The team finished out the season by defeating the University of South Carolina 100-90 in the East Regional Third Place game, tying a bow on the most successful season in the program’s history. For context, no Fordham men’s basketball team has won more than 26 games in a season since, with the closest being the 1990-91 team which won 25 games that year.

When talking about that team, Charles described it as a once-in-a-lifetime experience while adding, “What made that team was the camarderie. It was incredible. Just incredible.”

Charles would play two more seasons at Fordham, averaging over 20 points in both years, on his way to becoming a two-time team captain. In the 1972-73 campaign, Charles set the school record for most points in a season with 679 in his senior year. Charles finished his senior season averaging 24.3 points per game, the fourth best all-time in school history.

Accumulating 1,697 points in his collegiate career, Charles graduated as Fordham’s third all-time leading scorer and currently ranks seventh on the list. From there, Charles was selected in the second round of the National Basketball Association (NBA) draft by the Buffalo Braves. He played in Buffalo for three seasons before going to Atlanta to play on the Hawks for two seasons.

Charles’ production in the NBA was not as statistically impressive as his numbers were at Fordham. Charles averaged 8.5 points and 2.5 assists over five seasons, and notably led all NBA guards in blocked shots during the 1975-76 season.

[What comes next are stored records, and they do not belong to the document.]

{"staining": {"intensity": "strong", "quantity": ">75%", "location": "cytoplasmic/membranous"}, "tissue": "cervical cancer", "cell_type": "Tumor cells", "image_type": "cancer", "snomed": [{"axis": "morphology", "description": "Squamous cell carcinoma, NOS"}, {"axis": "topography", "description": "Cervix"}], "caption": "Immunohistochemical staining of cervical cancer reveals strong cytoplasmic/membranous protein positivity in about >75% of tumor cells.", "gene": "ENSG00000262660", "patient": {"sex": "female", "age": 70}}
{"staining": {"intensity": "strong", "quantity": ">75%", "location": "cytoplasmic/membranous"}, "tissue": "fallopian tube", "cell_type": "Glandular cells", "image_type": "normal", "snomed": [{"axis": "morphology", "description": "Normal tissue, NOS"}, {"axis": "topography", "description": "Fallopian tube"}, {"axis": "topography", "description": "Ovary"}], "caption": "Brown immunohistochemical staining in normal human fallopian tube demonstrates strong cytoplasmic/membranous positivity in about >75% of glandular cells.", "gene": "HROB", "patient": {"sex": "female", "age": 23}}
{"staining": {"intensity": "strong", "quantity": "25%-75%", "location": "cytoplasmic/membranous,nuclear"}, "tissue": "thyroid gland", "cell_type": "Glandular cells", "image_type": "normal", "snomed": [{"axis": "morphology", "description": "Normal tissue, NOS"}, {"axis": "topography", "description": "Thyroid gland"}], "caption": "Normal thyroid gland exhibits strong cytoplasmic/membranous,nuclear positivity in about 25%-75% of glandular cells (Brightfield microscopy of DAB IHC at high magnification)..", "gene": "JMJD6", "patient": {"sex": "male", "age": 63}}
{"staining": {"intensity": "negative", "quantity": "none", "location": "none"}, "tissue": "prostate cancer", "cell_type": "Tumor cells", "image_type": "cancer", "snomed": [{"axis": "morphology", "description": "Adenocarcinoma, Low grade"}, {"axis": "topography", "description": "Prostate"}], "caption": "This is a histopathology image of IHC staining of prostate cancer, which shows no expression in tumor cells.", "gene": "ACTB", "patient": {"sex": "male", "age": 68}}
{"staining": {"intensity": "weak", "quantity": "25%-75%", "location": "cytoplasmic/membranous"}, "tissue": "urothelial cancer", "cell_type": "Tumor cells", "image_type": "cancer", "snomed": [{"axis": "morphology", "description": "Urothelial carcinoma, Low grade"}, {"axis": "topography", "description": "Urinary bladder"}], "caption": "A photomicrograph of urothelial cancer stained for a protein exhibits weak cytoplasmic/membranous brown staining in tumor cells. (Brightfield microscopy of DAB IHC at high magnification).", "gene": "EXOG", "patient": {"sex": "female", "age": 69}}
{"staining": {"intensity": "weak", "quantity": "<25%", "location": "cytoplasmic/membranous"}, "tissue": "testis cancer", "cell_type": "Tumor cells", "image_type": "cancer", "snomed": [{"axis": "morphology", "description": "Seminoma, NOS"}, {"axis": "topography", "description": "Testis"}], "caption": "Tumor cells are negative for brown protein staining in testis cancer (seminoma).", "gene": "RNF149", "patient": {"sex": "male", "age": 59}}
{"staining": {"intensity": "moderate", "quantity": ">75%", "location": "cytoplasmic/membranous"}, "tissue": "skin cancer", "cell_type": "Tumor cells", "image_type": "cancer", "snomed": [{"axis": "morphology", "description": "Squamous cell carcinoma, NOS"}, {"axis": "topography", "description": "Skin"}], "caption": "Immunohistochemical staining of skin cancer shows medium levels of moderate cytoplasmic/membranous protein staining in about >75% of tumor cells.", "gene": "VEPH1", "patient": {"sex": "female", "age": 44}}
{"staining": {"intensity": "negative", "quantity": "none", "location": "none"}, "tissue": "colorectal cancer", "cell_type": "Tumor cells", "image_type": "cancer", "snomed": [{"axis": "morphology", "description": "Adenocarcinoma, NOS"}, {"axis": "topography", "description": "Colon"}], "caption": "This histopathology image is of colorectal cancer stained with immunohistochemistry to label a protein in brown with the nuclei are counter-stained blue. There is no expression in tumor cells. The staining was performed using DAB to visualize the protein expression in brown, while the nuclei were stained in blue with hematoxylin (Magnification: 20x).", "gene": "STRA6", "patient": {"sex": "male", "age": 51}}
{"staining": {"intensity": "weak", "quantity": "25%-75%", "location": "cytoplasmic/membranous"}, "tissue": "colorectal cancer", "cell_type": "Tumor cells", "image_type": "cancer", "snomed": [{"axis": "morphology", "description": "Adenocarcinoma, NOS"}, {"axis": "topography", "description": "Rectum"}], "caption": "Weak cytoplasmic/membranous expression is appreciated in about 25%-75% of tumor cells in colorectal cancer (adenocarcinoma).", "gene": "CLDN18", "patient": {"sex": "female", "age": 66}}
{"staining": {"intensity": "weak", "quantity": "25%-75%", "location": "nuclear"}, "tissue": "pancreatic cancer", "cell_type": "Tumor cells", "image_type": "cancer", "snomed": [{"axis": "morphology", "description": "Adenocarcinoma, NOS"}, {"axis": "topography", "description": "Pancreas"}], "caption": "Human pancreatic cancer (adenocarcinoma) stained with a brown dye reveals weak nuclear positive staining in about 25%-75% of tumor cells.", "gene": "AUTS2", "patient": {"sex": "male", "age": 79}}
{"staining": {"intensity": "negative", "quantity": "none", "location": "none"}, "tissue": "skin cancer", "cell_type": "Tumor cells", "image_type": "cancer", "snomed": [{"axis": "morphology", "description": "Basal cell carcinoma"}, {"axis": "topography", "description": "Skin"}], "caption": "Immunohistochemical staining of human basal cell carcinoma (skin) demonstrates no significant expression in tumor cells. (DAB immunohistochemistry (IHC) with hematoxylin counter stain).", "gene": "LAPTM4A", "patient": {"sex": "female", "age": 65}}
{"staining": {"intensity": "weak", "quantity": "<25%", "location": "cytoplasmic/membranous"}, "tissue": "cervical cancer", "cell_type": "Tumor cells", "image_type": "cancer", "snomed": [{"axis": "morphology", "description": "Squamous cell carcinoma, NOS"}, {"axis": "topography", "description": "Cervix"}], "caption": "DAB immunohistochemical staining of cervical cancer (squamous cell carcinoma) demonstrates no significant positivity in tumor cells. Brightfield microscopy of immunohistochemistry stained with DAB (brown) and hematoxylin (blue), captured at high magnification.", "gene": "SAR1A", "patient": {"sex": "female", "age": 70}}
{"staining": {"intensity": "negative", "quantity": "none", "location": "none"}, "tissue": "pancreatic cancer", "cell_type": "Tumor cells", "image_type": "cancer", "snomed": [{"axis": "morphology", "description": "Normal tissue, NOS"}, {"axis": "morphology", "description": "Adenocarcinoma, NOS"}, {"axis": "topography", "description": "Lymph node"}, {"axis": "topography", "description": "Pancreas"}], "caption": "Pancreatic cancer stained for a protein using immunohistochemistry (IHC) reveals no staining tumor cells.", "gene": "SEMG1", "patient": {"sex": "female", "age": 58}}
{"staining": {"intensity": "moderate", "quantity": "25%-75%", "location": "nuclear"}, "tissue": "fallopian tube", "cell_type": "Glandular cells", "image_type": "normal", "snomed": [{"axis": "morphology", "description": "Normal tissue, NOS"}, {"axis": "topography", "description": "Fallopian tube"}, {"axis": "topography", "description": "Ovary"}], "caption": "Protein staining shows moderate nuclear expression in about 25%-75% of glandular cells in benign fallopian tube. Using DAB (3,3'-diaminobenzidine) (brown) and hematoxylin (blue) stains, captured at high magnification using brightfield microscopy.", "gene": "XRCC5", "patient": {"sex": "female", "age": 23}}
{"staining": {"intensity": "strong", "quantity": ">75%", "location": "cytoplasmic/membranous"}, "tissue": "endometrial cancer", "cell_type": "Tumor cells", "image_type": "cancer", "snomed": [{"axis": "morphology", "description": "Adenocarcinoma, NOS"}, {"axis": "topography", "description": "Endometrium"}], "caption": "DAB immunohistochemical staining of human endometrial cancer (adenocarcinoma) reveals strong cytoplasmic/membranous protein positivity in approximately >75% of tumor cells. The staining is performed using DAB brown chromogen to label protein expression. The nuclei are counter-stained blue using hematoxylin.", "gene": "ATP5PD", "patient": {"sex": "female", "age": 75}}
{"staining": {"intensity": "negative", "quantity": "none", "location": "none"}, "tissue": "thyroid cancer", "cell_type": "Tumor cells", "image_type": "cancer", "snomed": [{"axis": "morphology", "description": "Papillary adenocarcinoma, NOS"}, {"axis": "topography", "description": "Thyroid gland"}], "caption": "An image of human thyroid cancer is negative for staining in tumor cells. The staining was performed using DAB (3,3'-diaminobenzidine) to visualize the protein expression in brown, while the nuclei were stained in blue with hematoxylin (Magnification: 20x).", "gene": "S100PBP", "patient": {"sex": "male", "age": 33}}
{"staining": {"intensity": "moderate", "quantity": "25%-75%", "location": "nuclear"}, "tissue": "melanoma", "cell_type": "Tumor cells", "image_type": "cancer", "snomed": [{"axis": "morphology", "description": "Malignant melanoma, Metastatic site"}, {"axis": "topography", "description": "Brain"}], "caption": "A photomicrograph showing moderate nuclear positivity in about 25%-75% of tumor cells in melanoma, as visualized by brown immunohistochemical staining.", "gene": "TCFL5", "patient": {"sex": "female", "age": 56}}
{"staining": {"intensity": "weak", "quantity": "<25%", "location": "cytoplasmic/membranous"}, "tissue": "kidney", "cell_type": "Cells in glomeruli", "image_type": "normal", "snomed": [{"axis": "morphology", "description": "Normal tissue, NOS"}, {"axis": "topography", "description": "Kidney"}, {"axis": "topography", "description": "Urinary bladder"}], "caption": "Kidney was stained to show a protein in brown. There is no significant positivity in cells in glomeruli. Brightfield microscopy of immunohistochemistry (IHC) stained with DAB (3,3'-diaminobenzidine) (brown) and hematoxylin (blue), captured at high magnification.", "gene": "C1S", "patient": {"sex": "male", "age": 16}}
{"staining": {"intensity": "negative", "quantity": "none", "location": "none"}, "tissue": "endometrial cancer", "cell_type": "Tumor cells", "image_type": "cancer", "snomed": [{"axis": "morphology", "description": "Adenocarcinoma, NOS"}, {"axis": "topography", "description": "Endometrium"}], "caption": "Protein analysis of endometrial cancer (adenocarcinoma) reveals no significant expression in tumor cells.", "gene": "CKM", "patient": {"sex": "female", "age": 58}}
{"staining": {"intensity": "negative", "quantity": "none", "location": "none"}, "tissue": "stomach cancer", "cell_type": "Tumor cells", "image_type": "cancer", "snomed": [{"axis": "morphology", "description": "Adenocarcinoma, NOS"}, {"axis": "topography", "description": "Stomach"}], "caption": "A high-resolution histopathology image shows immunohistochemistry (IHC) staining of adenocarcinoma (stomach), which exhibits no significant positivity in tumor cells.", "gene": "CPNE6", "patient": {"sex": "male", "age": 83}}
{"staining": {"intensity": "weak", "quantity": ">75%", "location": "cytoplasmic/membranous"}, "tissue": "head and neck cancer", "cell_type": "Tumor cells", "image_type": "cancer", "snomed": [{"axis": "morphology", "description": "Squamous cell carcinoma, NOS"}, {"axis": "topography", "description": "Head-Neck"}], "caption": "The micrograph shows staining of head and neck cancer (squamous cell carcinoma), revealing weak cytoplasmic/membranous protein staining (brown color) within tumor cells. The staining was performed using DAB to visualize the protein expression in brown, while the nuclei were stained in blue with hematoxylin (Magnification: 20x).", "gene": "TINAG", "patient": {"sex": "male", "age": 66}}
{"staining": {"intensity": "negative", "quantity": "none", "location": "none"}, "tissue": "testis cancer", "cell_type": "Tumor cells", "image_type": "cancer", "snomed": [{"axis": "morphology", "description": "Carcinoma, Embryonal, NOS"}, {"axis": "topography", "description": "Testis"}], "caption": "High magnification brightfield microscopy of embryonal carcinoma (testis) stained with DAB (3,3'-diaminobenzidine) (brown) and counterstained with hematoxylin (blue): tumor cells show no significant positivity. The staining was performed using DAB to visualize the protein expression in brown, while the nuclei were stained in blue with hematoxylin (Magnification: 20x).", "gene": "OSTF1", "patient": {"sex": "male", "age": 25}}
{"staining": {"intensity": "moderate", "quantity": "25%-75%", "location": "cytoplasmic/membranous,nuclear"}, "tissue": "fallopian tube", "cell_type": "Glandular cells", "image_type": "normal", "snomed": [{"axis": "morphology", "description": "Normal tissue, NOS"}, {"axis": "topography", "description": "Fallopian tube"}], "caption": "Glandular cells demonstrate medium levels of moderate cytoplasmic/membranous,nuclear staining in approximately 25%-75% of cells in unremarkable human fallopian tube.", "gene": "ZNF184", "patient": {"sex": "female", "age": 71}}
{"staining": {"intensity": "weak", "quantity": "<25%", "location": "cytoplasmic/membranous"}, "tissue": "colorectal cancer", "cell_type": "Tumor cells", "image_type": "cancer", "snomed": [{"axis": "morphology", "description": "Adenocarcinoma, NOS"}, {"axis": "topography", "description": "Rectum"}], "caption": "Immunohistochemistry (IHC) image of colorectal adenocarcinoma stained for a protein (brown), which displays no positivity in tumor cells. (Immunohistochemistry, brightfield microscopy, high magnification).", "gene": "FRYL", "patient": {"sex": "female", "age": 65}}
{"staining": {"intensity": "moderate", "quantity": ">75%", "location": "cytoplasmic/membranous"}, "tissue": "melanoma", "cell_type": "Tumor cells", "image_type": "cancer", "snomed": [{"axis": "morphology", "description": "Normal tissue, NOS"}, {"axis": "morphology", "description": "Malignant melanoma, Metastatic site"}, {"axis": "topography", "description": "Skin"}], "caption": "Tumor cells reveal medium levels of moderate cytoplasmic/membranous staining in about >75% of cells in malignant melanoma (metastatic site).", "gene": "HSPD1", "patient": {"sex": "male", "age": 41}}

However, his story does not end there. Charles earned a bachelor’s degree in political science upon graduation. His career post-basketball included becoming an NBA analyst for ESPN and going back to college, ultimately obtaining a law degree.

Charles would also give back to the game that helped him become just the second black athlete drafted to the NBA from Fordham and the first Afro-Trinidadian born player to do so. Charles became a head coach of the Brooklyn Kings of the United States Basketball league from 1999 to 2007, earning Coach of the Year honors in 2005. In 2011, Charles was inducted into the New York City Basketball Hall of Fame, along with the likes of former New York Knicks president Donnie Walsh and former George Mason University men’s basketball coach Jim Larranaga.

On February 23 of last year, Charles would finally have his no. 44 jersey retired and hung in the rafters of Rose Hill gym, something long-awaited considering he was inducted into the Fordham Athletics Hall of Fame back in 1980 and was the third black athlete to be inducted at that time.

Now, at age 68, Charles works for the New York City Department of Social Services, where he is a special advisor for Intergovernmental and Legislative Affairs in the Human Resources Administration and the Department of Homeless Services. His love for the empire state runs deep, and Charles focuses a majority of his time helping those less fortunate throughout the five boroughs.

As someone who grew up in Brooklyn, Charles believes it is his duty to give back to the city that welcomed him and his family when they immigrated from Trinidad and Tobago to Brooklyn when he was a young child. Charles does not plan on slowing down anytime soon, keeping the passion and desire he developed on the basketball court and utilizing it in his life today.